• TEXT SHOWN:
______

PM Learnings About UX – in this session As a result of this session, some PMs felt they had learned the following about UX:

• It would be good and useful to observe user input sessions

• Going into the field provides perspectives on actual use (as opposed to focus groups or customer visits – where people often list their wants but offer no possibility of seeing the product in use)

• Time-motion studies can be valuable • Customers are not always users

The Final Word One possible summary of this session with PMs might be– “I didn’t know UX professionals did that!” This spookily matches a statement I’ve heard many UX professionals voice about PMs – “but they just don’t understand what we do!” (which may very well hide a different issue: “but I just don’t know what a PM does”). I suspect this lack of knowledge, on both parts, is leading to incredible missed opportunities.

It seems that the original question – “Who owns what?” – is the wrong question. So long as we discuss ownership, both PM and UX professionals are likely to insist they are the true owners of the UI – because the UI is the most evident proof of their work. And probably no-one will want to take ownership of the full user experience (as explored in Figure 1 and Error! Reference source not found.), because it covers too much.

I propose a different question. How about this for a follow-on session topic:

How to create a company that puts user experience at its core, where everyone (including PMs and UX professionals, but not limited to them) owns it and contributes to it in a coordinated and measurable fashion?

This of course means that the company will need to have some pretty clear definitions of user and user experience and what a contribution means and how to both coordinate and measure the contributions.

If PMs in this session are typical (and there’s every reason to believe they are), then the first step along this path – having a clear definition of users (as different from customers) and user experience, may be a big one.

______

• WORK ITEM:
List the four things that, according to the text on product managers and UX, some PMs felt they had learned about UX from the session.

• RAW DATA:
______

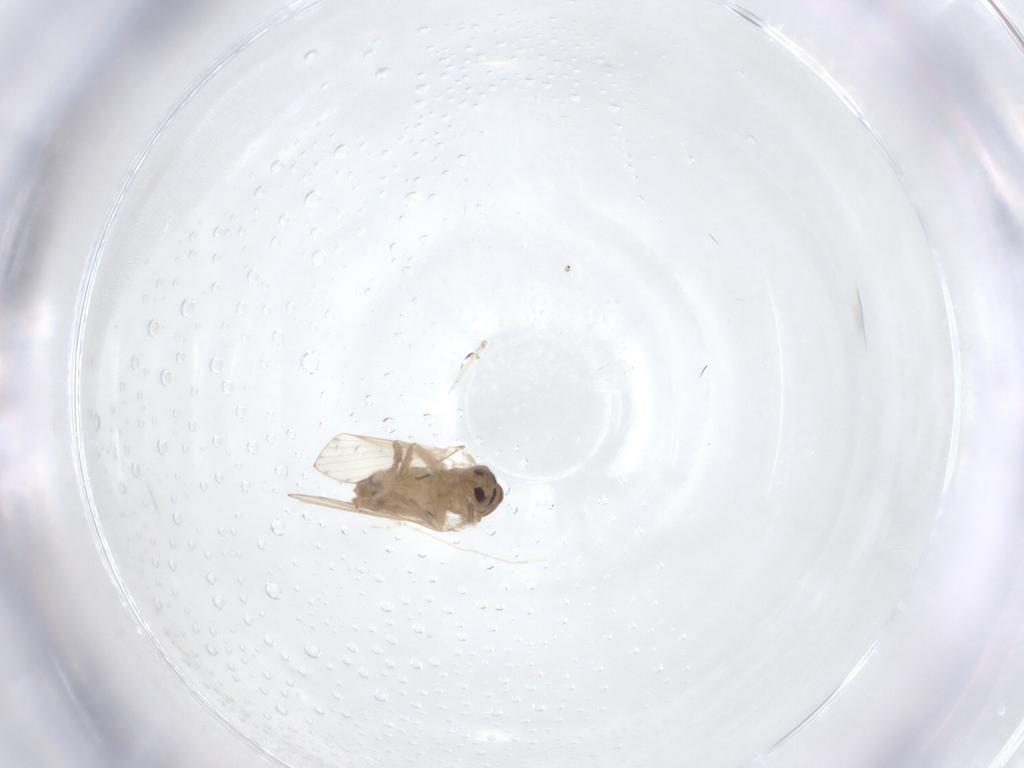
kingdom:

______

• ANSWER TO THE PROBLEM:
- It would be good and useful to observe user input sessions.
- Going into the field provides perspectives on actual use, as opposed to focus groups or customer visits, where people often list their wants but offer no possibility of seeing the product in use.
- Time-motion studies can be valuable.
- Customers are not always users.